Just downloaded SUPLiR – now what? This page explains how the app is structured, what to set up first, and why getting your fueling right makes a real difference.
SUPLiR is not a training plan and not a coach. The app does one thing, but does it properly: it calculates the exact nutrition plan for any given effort – based on your physiology and the products you actually have in stock.
No more guessing. No more "I think I'll take two gels". Instead: a minute-by-minute plan that knows what's in your cupboard, how much you weigh, how hard you're training – and derives the optimal strategy from all of that.
Your digital stock – gels, bars, powders – with best-before tracking. SUPLiR only plans with products you actually have.
Evidence-based calculation of your carbohydrate and fluid needs – for training and racing.
Import planned routes directly from Strava. Distance, elevation, and pace flow automatically into your plan.
Upload structured workout files. SUPLiR reads the intensity structure and adapts the fueling block by block.
Set up your profile
Enter your body weight and FTP (Functional Threshold Power). These are the two most important parameters for the calculation – without them SUPLiR can't create meaningful plans. Don't know your FTP? An estimate is fine to start with.
Build your inventory
Photograph the back of your products or search the database. SUPLiR automatically recognises brand, product, nutritional values, and best-before date. Tip: start with the products you use regularly – five is enough to begin.
Create your first plan
Create a new activity – manually with duration and intensity, via a Strava route, or by importing a .zwo file. SUPLiR immediately generates a plan based on your inventory.

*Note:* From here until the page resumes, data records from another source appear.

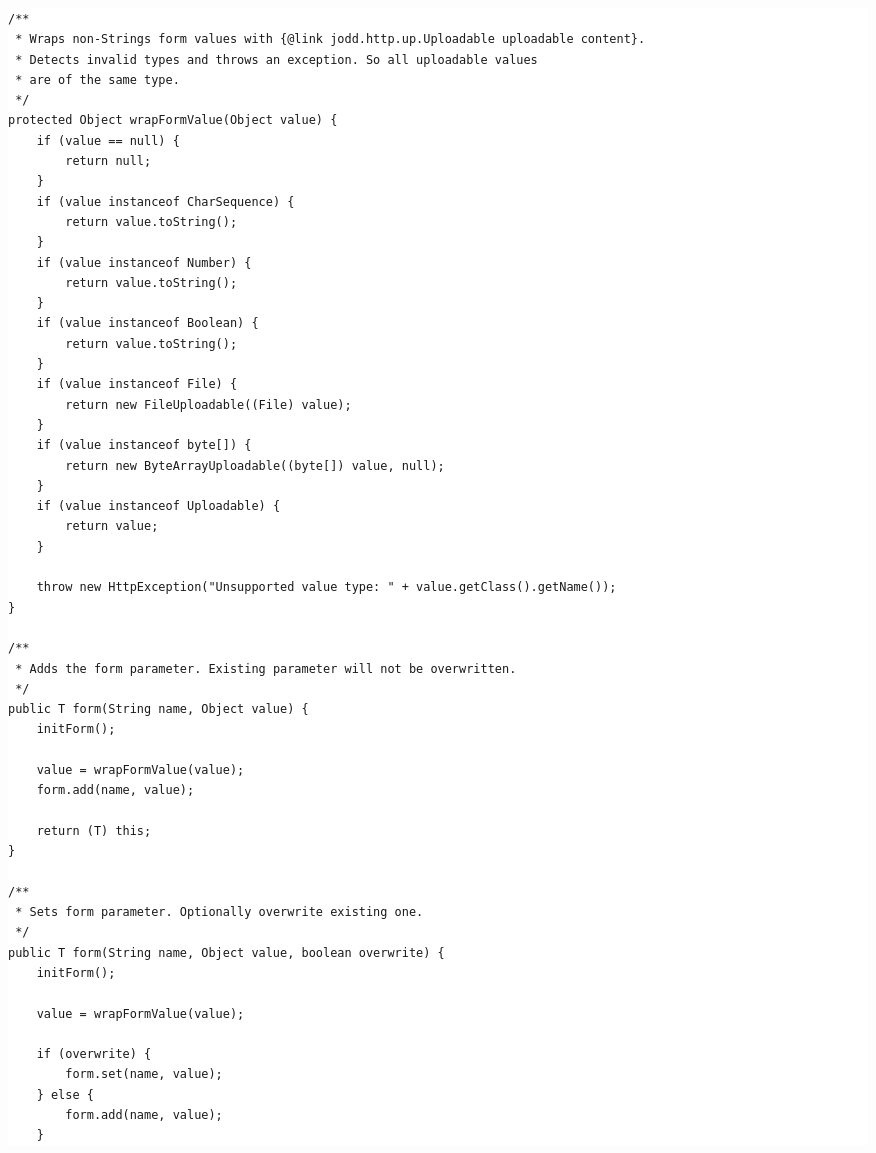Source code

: 	/**
	 * Wraps non-Strings form values with {@link jodd.http.up.Uploadable uploadable content}.
	 * Detects invalid types and throws an exception. So all uploadable values
	 * are of the same type.
	 */
	protected Object wrapFormValue(Object value) {
		if (value == null) {
			return null;
		}
		if (value instanceof CharSequence) {
			return value.toString();
		}
		if (value instanceof Number) {
			return value.toString();
		}
		if (value instanceof Boolean) {
			return value.toString();
		}
		if (value instanceof File) {
			return new FileUploadable((File) value);
		}
		if (value instanceof byte[]) {
			return new ByteArrayUploadable((byte[]) value, null);
		}
		if (value instanceof Uploadable) {
			return value;
		}

		throw new HttpException("Unsupported value type: " + value.getClass().getName());
	}

	/**
	 * Adds the form parameter. Existing parameter will not be overwritten.
	 */
	public T form(String name, Object value) {
		initForm();

		value = wrapFormValue(value);
		form.add(name, value);

		return (T) this;
	}

	/**
	 * Sets form parameter. Optionally overwrite existing one.
	 */
	public T form(String name, Object value, boolean overwrite) {
		initForm();

		value = wrapFormValue(value);

		if (overwrite) {
			form.set(name, value);
		} else {
			form.add(name, value);
		}

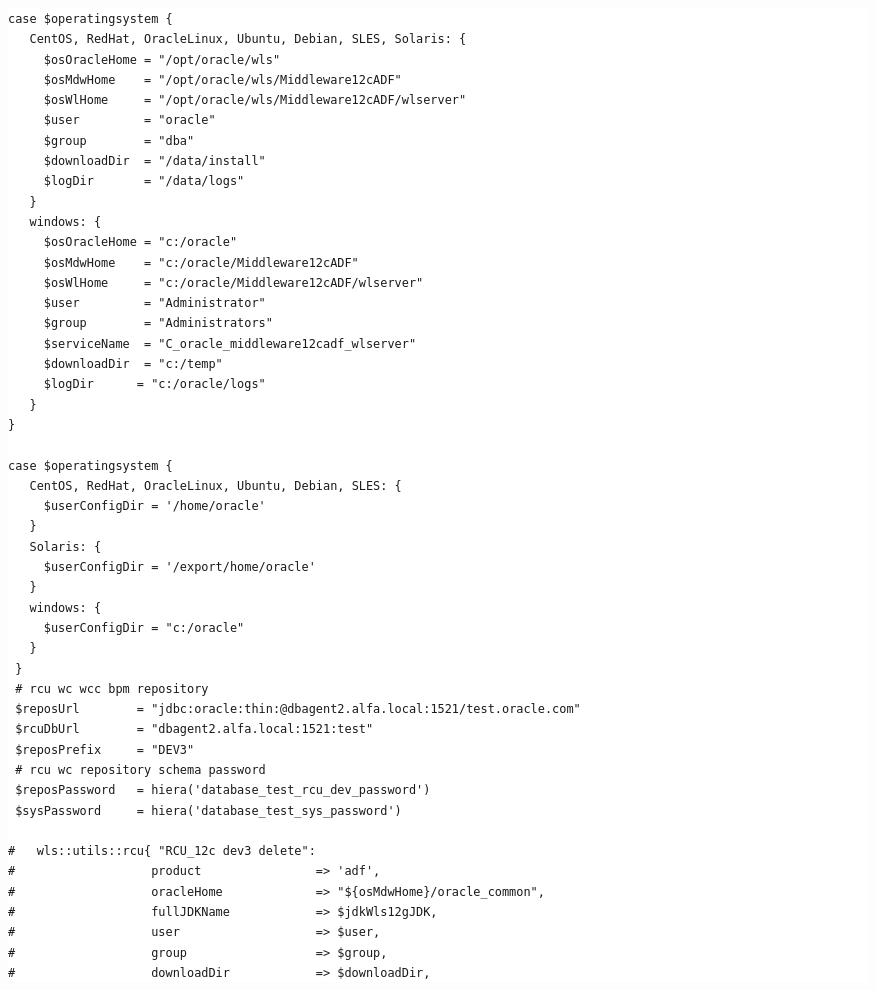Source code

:     case $operatingsystem {
       CentOS, RedHat, OracleLinux, Ubuntu, Debian, SLES, Solaris: { 
         $osOracleHome = "/opt/oracle/wls"
         $osMdwHome    = "/opt/oracle/wls/Middleware12cADF"
         $osWlHome     = "/opt/oracle/wls/Middleware12cADF/wlserver"
         $user         = "oracle"
         $group        = "dba"
         $downloadDir  = "/data/install"
         $logDir       = "/data/logs" 
       }
       windows: { 
         $osOracleHome = "c:/oracle"
         $osMdwHome    = "c:/oracle/Middleware12cADF"
         $osWlHome     = "c:/oracle/Middleware12cADF/wlserver"
         $user         = "Administrator"
         $group        = "Administrators"
         $serviceName  = "C_oracle_middleware12cadf_wlserver"
         $downloadDir  = "c:/temp"
         $logDir      = "c:/oracle/logs"
       }
    }
  
    case $operatingsystem {
       CentOS, RedHat, OracleLinux, Ubuntu, Debian, SLES: { 
         $userConfigDir = '/home/oracle'
       }
       Solaris: { 
         $userConfigDir = '/export/home/oracle'
       }
       windows: { 
         $userConfigDir = "c:/oracle"
       }
     }
     # rcu wc wcc bpm repository
     $reposUrl        = "jdbc:oracle:thin:@dbagent2.alfa.local:1521/test.oracle.com"
     $rcuDbUrl        = "dbagent2.alfa.local:1521:test"
     $reposPrefix     = "DEV3"
     # rcu wc repository schema password
     $reposPassword   = hiera('database_test_rcu_dev_password')
     $sysPassword     = hiera('database_test_sys_password')
  
    #   wls::utils::rcu{ "RCU_12c dev3 delete":
    #                   product                => 'adf',
    #                   oracleHome             => "${osMdwHome}/oracle_common",
    #                   fullJDKName            => $jdkWls12gJDK,
    #                   user                   => $user,
    #                   group                  => $group,
    #                   downloadDir            => $downloadDir,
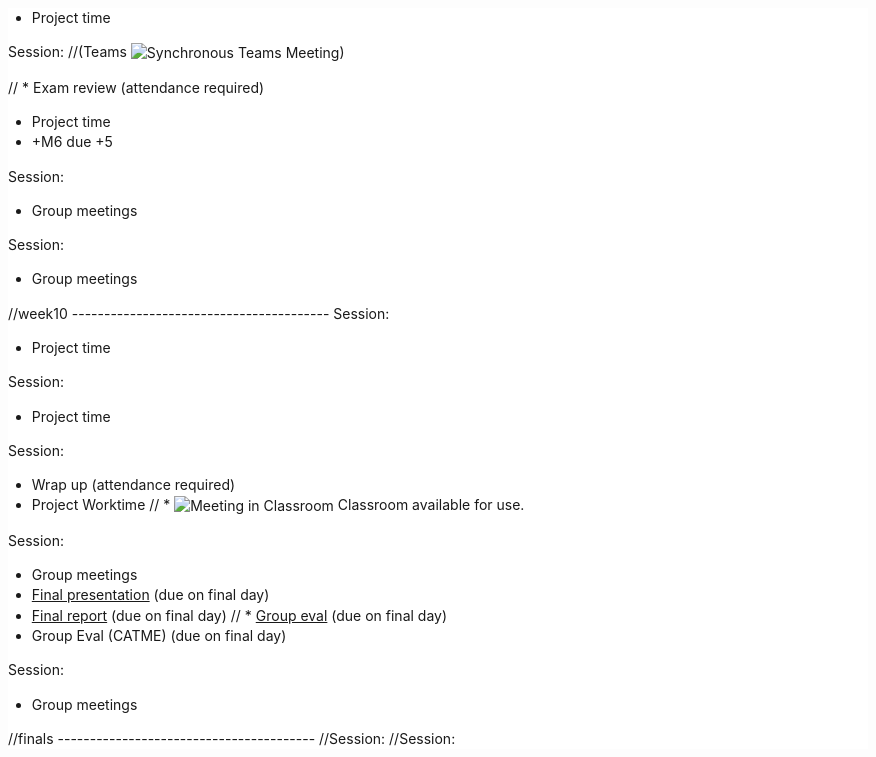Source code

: * Project time

Session:
//(Teams <img src="teams.png" style="height:1.3em;vertical-align:middle" alt="Synchronous Teams Meeting">)

// * Exam review (attendance required)
* Project time
* +M6 due +5

Session:

* Group meetings

Session:

* Group meetings

//week10 ----------------------------------------
Session:

* Project time

Session:

* Project time

Session:

* Wrap up (attendance required)
* Project Worktime
//   * <img src="classroom.png" style="height:1.3em;vertical-align:middle" alt="Meeting in Classroom"> Classroom available for use.

Session:

* Group meetings
* [Final presentation](Final%20presentation) (due on final day)
* [Final report](Final%20report) (due on final day)
// * [Group eval](Project/csse232_group_eval.pdf) (due on final day)
* Group Eval (CATME) (due on final day)

Session:

* Group meetings

//finals ----------------------------------------
//Session:
//Session:
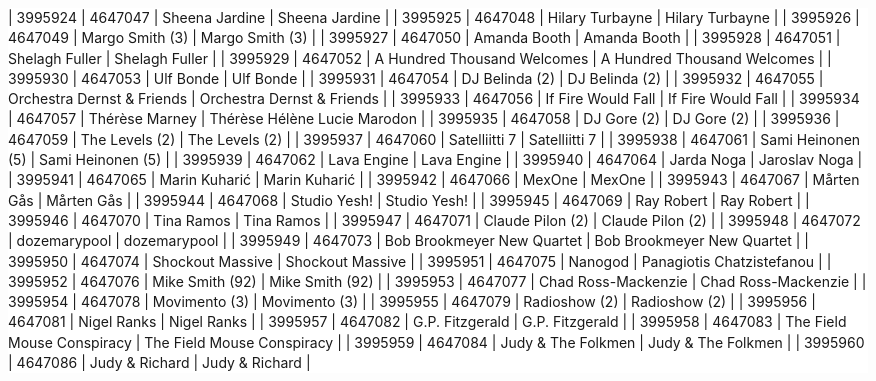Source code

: | 3995924 | 4647047 | Sheena Jardine | Sheena Jardine |
| 3995925 | 4647048 | Hilary Turbayne | Hilary Turbayne |
| 3995926 | 4647049 | Margo Smith (3) | Margo Smith (3) |
| 3995927 | 4647050 | Amanda Booth | Amanda Booth |
| 3995928 | 4647051 | Shelagh Fuller | Shelagh Fuller |
| 3995929 | 4647052 | A Hundred Thousand Welcomes | A Hundred Thousand Welcomes |
| 3995930 | 4647053 | Ulf Bonde | Ulf Bonde |
| 3995931 | 4647054 | DJ Belinda (2) | DJ Belinda (2) |
| 3995932 | 4647055 | Orchestra Dernst & Friends | Orchestra Dernst & Friends |
| 3995933 | 4647056 | If Fire Would Fall | If Fire Would Fall |
| 3995934 | 4647057 | Thérèse Marney | Thérèse Hélène Lucie Marodon |
| 3995935 | 4647058 | DJ Gore (2) | DJ Gore (2) |
| 3995936 | 4647059 | The Levels (2) | The Levels (2) |
| 3995937 | 4647060 | Satelliitti 7 | Satelliitti 7 |
| 3995938 | 4647061 | Sami Heinonen (5) | Sami Heinonen (5) |
| 3995939 | 4647062 | Lava Engine | Lava Engine |
| 3995940 | 4647064 | Jarda Noga | Jaroslav Noga |
| 3995941 | 4647065 | Marin Kuharić | Marin Kuharić |
| 3995942 | 4647066 | MexOne | MexOne |
| 3995943 | 4647067 | Mårten Gås | Mårten Gås |
| 3995944 | 4647068 | Studio Yesh! | Studio Yesh! |
| 3995945 | 4647069 | Ray Robert | Ray Robert |
| 3995946 | 4647070 | Tina Ramos | Tina Ramos |
| 3995947 | 4647071 | Claude Pilon (2) | Claude Pilon (2) |
| 3995948 | 4647072 | dozemarypool | dozemarypool |
| 3995949 | 4647073 | Bob Brookmeyer New Quartet | Bob Brookmeyer New Quartet |
| 3995950 | 4647074 | Shockout Massive | Shockout Massive |
| 3995951 | 4647075 | Nanogod | Panagiotis Chatzistefanou |
| 3995952 | 4647076 | Mike Smith (92) | Mike Smith (92) |
| 3995953 | 4647077 | Chad Ross-Mackenzie | Chad Ross-Mackenzie |
| 3995954 | 4647078 | Movimento (3) | Movimento (3) |
| 3995955 | 4647079 | Radioshow (2) | Radioshow (2) |
| 3995956 | 4647081 | Nigel Ranks | Nigel Ranks |
| 3995957 | 4647082 | G.P. Fitzgerald | G.P. Fitzgerald |
| 3995958 | 4647083 | The Field Mouse Conspiracy | The Field Mouse Conspiracy |
| 3995959 | 4647084 | Judy & The Folkmen | Judy & The Folkmen |
| 3995960 | 4647086 | Judy & Richard | Judy & Richard |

In settings you'll find an individual carbohydrate limit. This value determines the maximum grams per hour SUPLiR plans for you. The default is a good starting point – but the real potential lies in raising this value over time.
The gut is trainable. Someone who starts at 40 g/h in winter and carefully increases the limit session by session can comfortably handle 60–90 g/h by mid-season. That's not an edge case – it's a real performance difference on long efforts.
Start with a conservative limit – better too little than too much. Observe how your stomach responds during effort, and only raise the limit when you know your body is ready.